Records from a data collection:

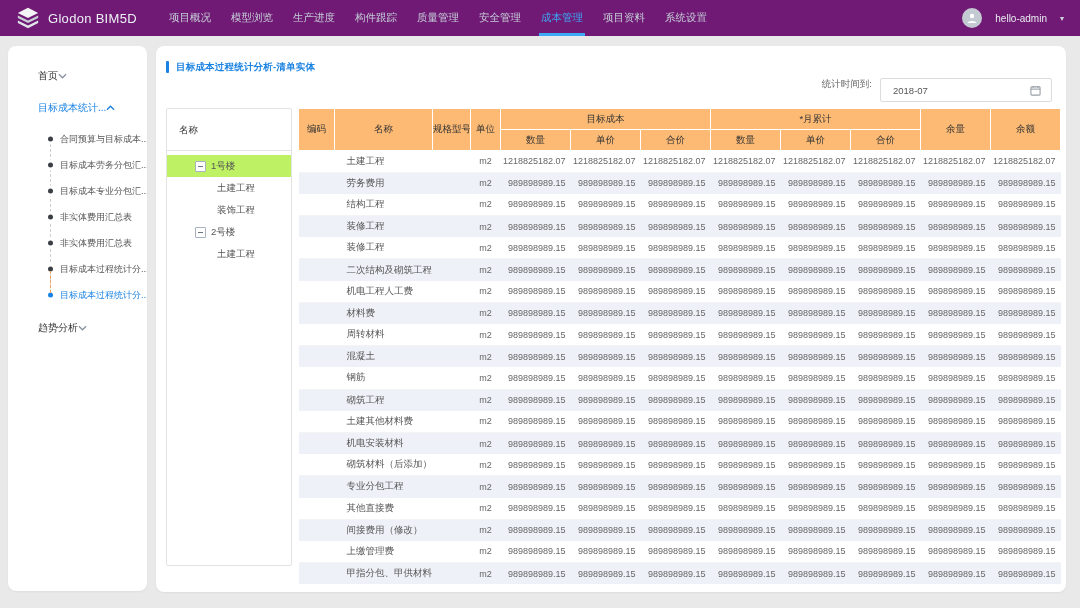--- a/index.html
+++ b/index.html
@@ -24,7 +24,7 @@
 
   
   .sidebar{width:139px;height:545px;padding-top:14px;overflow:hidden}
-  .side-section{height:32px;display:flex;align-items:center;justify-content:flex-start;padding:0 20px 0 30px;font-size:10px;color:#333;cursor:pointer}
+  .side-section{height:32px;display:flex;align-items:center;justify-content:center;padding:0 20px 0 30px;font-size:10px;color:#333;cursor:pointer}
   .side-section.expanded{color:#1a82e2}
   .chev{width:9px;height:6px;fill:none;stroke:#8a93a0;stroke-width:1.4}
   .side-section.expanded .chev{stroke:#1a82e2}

* Instructions for the task: Return the lines above exactly; the images are not part of the copy.

* Result for this exercise:
--- a/index.html
+++ b/index.html
@@ -24,7 +24,7 @@
 
   
   .sidebar{width:139px;height:545px;padding-top:14px;overflow:hidden}
-  .side-section{height:32px;display:flex;align-items:center;justify-content:flex-start;padding:0 20px 0 30px;font-size:10px;color:#333;cursor:pointer}
+  .side-section{height:32px;display:flex;align-items:center;justify-content:center;padding:0 20px 0 30px;font-size:10px;color:#333;cursor:pointer}
   .side-section.expanded{color:#1a82e2}
   .chev{width:9px;height:6px;fill:none;stroke:#8a93a0;stroke-width:1.4}
   .side-section.expanded .chev{stroke:#1a82e2}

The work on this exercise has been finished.